Romney, if he wins, wouldn’t have the tenure to nab a chairmanship, but he could run for a leadership post, though those are usually reserved for more senior members.

Either way, as a former GOP nominee for president, Romney isn’t expected to be a back-bencher.

“The beauty of the Senate is that it’s up to each senator as to whether they make a mark — or not,” said a senior GOP Senate aide, who spoke on the condition of anonymity to offer a candid take on a possible Sen. Romney. “It’s completely up to them. This is a body of 100 where any single senator can disrupt or lead. Given Mitt Romney’s breadth of experience, it’s fair to expect he’d be engaged and work to lead on issues he believes are important to Utah and the nation.”

Romney’s draw might be hyped even more if he continues to be a harsh critic of President Donald Trump, whom he called a “phony” and a “fraud” during the 2016 campaign and of whose policies and tweets Romney has been critical.

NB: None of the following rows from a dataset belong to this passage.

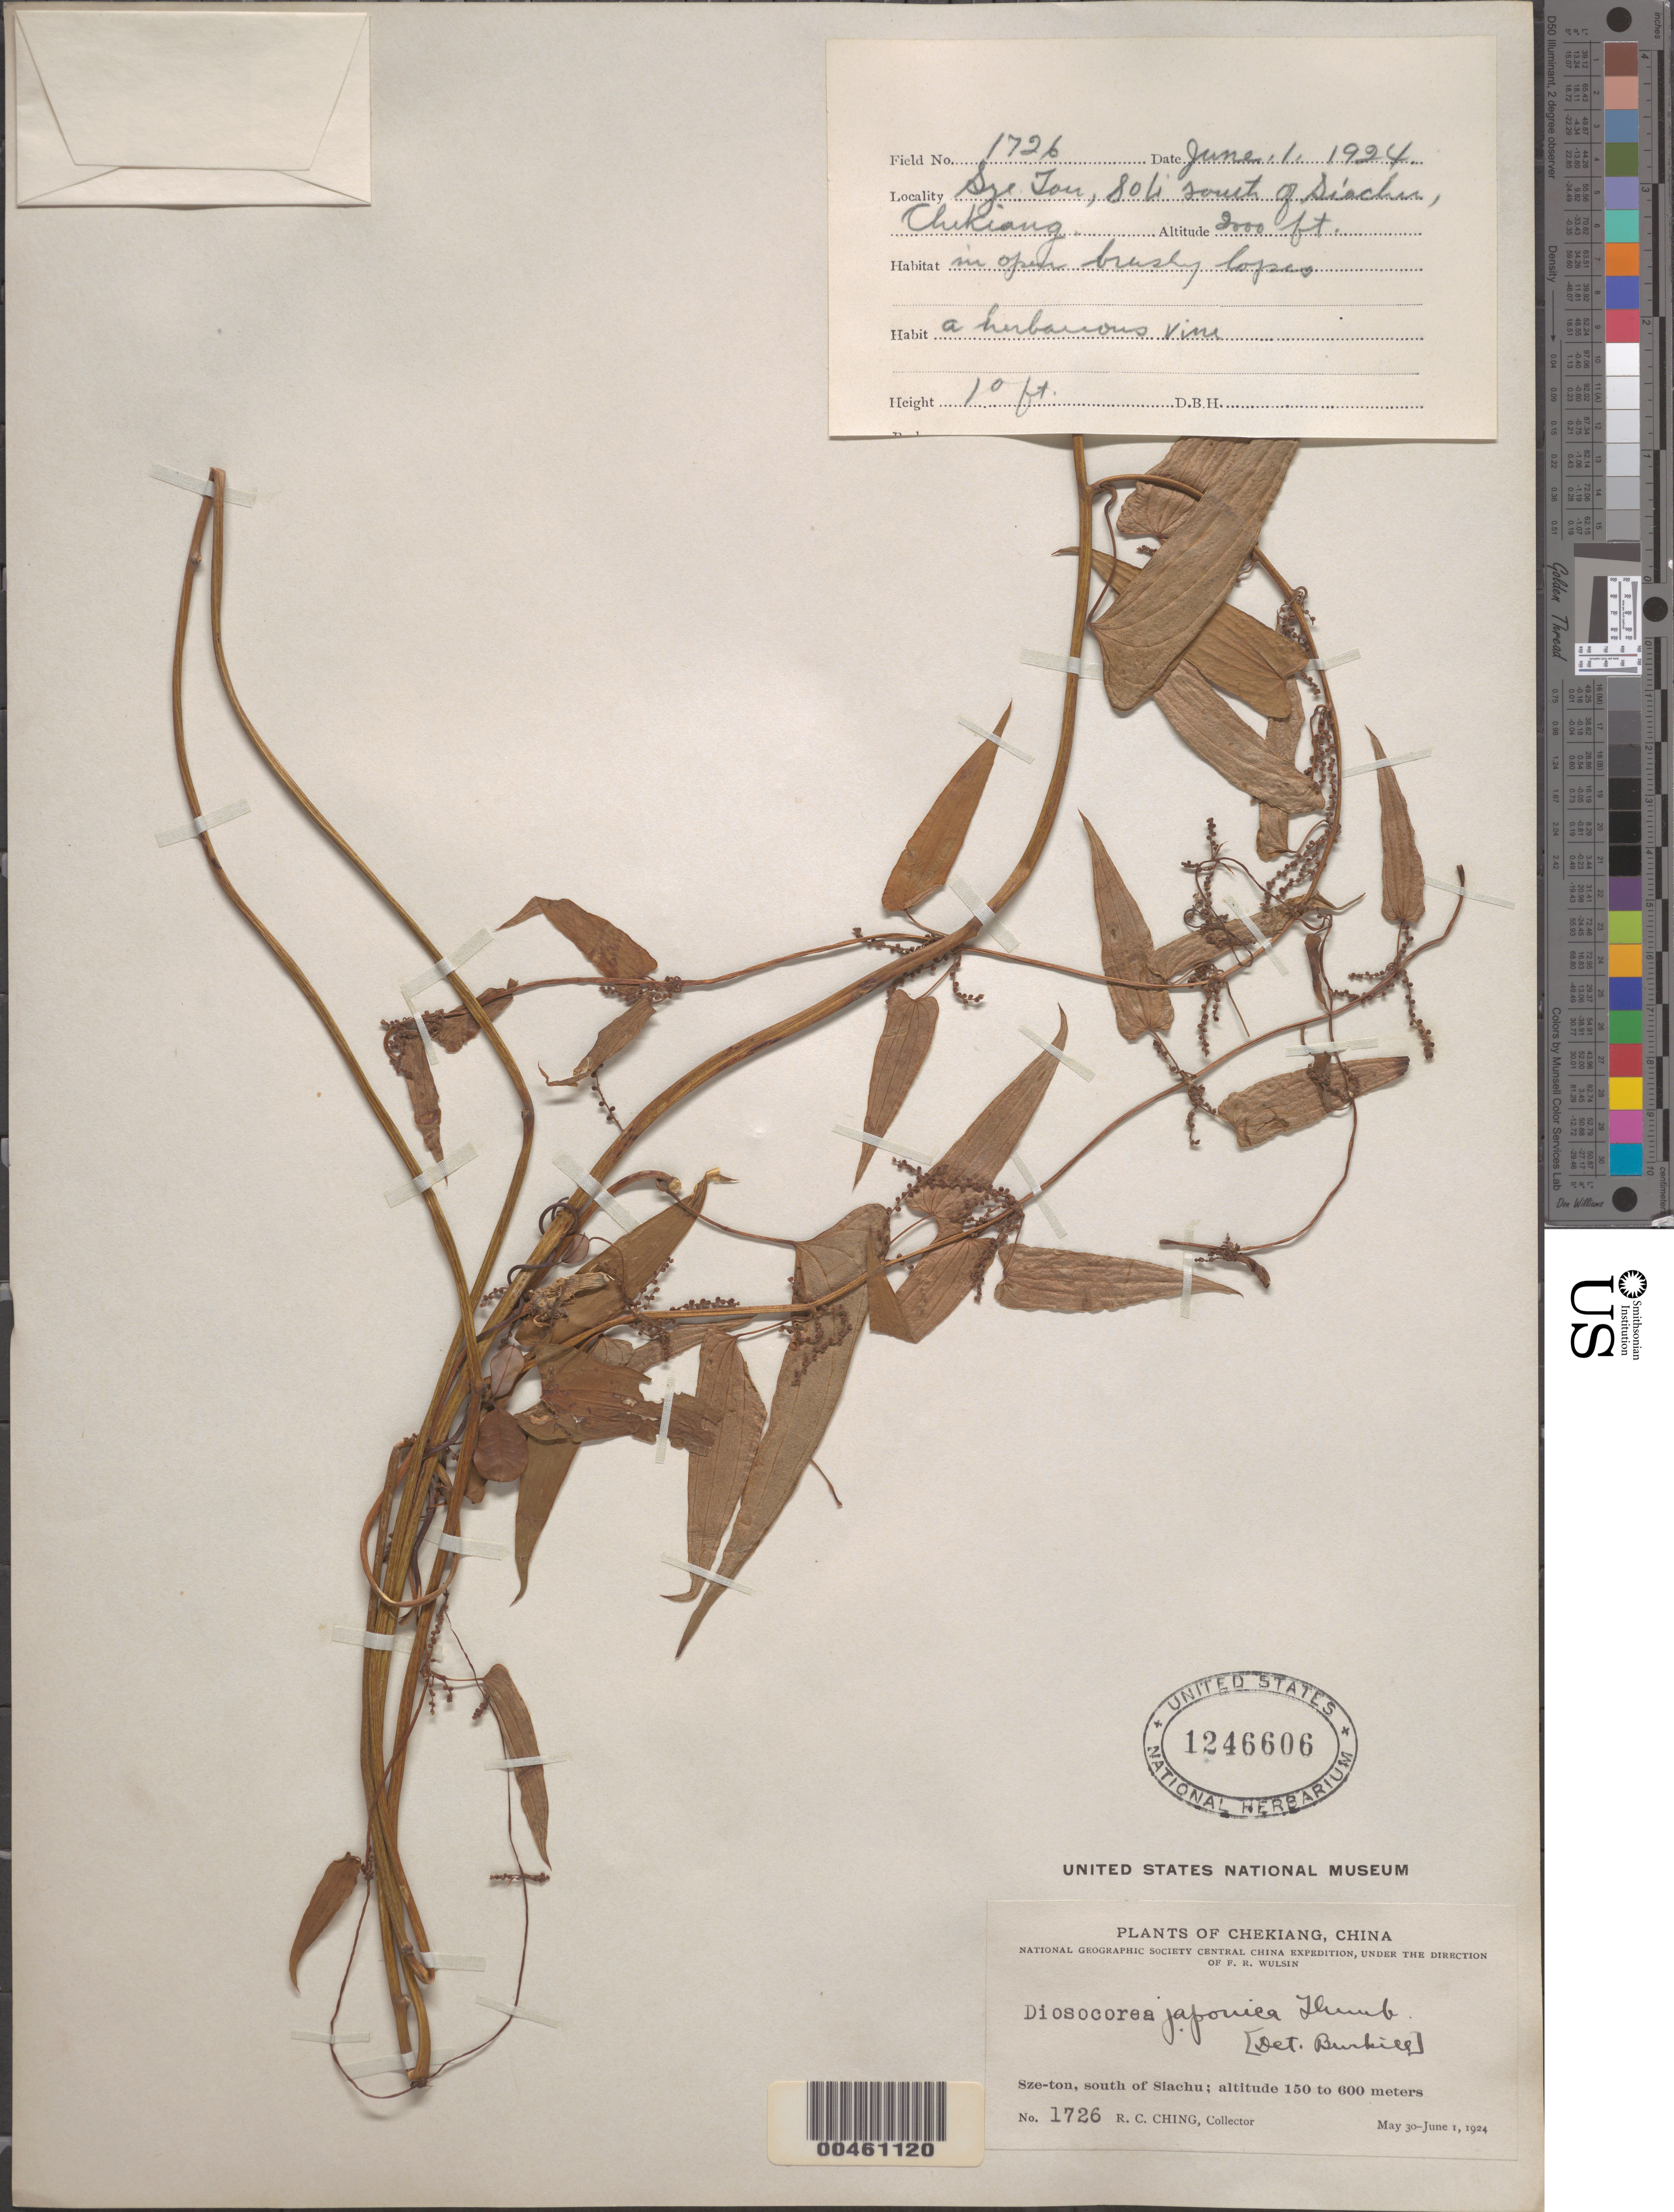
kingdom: Plantae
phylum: Tracheophyta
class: Liliopsida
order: Dioscoreales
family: Dioscoreaceae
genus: Dioscorea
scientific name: Dioscorea japonica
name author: Thunb.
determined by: Burkill, I. H.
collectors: R. C. Ching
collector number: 1726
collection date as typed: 01 Jun 1924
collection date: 1924-06-01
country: China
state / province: Zhejiang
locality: Siachu Dist., Sze-ton, 40 km south of Siachu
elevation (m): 150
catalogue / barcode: US 1246606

Friends who have spoken to Romney in the lead-up to the announcement have said that he does plan to continue to speak up about Trump in the Senate race and if he wins. But he doesn’t plan to be a one-note senator. At some point, he’ll have to work with the White House.

About half of Utahns approve of Trump’s performance while in office, but he’s not a popular figure in the state.

Salt Lake County Councilwoman Jenny Wilson, a Democrat who is also running for the Senate seat, said this week that she welcomed Romney to the race but dubbed him a “hand-picked candidate of the Washington establishment.”

“Utah families deserve a Utahn as their senator, not a Massachusetts governor who thinks of our state as his vacation home,” she said in a statement.

Romney, who was born in Michigan and served as governor of Massachusetts, has lived in Utah since 2013.

In a January poll by The Salt Lake Tribune and the University of Utah’s Hinckley Institute of Politics, Romney was supported by 64 percent of voters questioned compared to 19 percent for Wilson.

Jason Perry, the executive director of the Hinckley Institute, says that should Romney win the seat, he won’t be starting out as a nobody.

On the organizational chart Romney will be a freshman senator,” Perry said. “But in terms of impact and influence, he will have more power than any freshman senator we have seen in many years. Mitt Romney will not need to spend time making a name for himself in the Senate.”